Ein Fiasko für 'Außenkanzler' Merz
Fischer kritisiert die gescheiterte UN-Sicherheitsrats-Kandidatur von Merz. Ein tiefes Missverständnis über internationale Diplomatie wird offenbar.
Ich finde es absurd, dass die Bewerbung von Deutschland für einen Platz im UN-Sicherheitsrat gescheitert ist. Der ‚Außenkanzler‘ Merz hat sich nicht nur blamiert, sondern auch einen enormen Rückschlag für die deutsche Außenpolitik verursacht. Er hat nicht verstanden, wie internationale Diplomatie funktioniert, und das ist für ein Land wie Deutschland, das eine führende Rolle in der Welt spielen möchte, inakzeptabel.
Zunächst einmal hat Merz die Bedeutung von Allianzen völlig unterschätzt.
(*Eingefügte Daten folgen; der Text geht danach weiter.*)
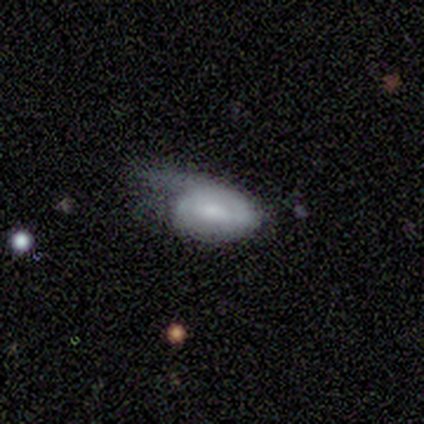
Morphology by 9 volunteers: Volunteers were most divided on "bar" (2-way tie): weak: 40%, no: 40%, strong: 20%. More confident: edge-on disk — no (100%); spiral arms — no (80%); merging — major disturbance (71%); bulge size — small (60%); smooth or featured — featured or disk (56%).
In der Diplomatie geht es nicht nur darum, die eigene Stimme zu erheben, sondern auch darum, andere Nationen zu gewinnen. Wie kann man ernsthaft denken, dass man ohne Rückhalt von Verbündeten einen Platz im Sicherheitsrat erobern kann? Es wirkt fast so, als wäre er von seinem eigenen Selbstbewusstsein geblendet worden, ohne die Realität zu erkennen, dass internationale Beziehungen oft auf Kompromissen basieren.
Ein weiterer Punkt ist die Art und Weise, wie Merz die Themen angegangen ist. Statt auf die Sorgen der Mitgliedsstaaten einzugehen, hat er sich auf eine einseitige Rhetorik gestützt, die wenig Anklang fand. Wenn man Kandidat für einen so wichtigen Posten ist, sollte man die Anliegen und Interessen der anderen hören und verstehen. Man sollte das Gefühl vermitteln, dass man ein Partner ist, der zur Stabilität der Weltgemeinschaft beitragen kann. Merz hat hier versagt und stattdessen eine arrogante Haltung eingenommen, die viele potentielle Unterstützer abschreckte.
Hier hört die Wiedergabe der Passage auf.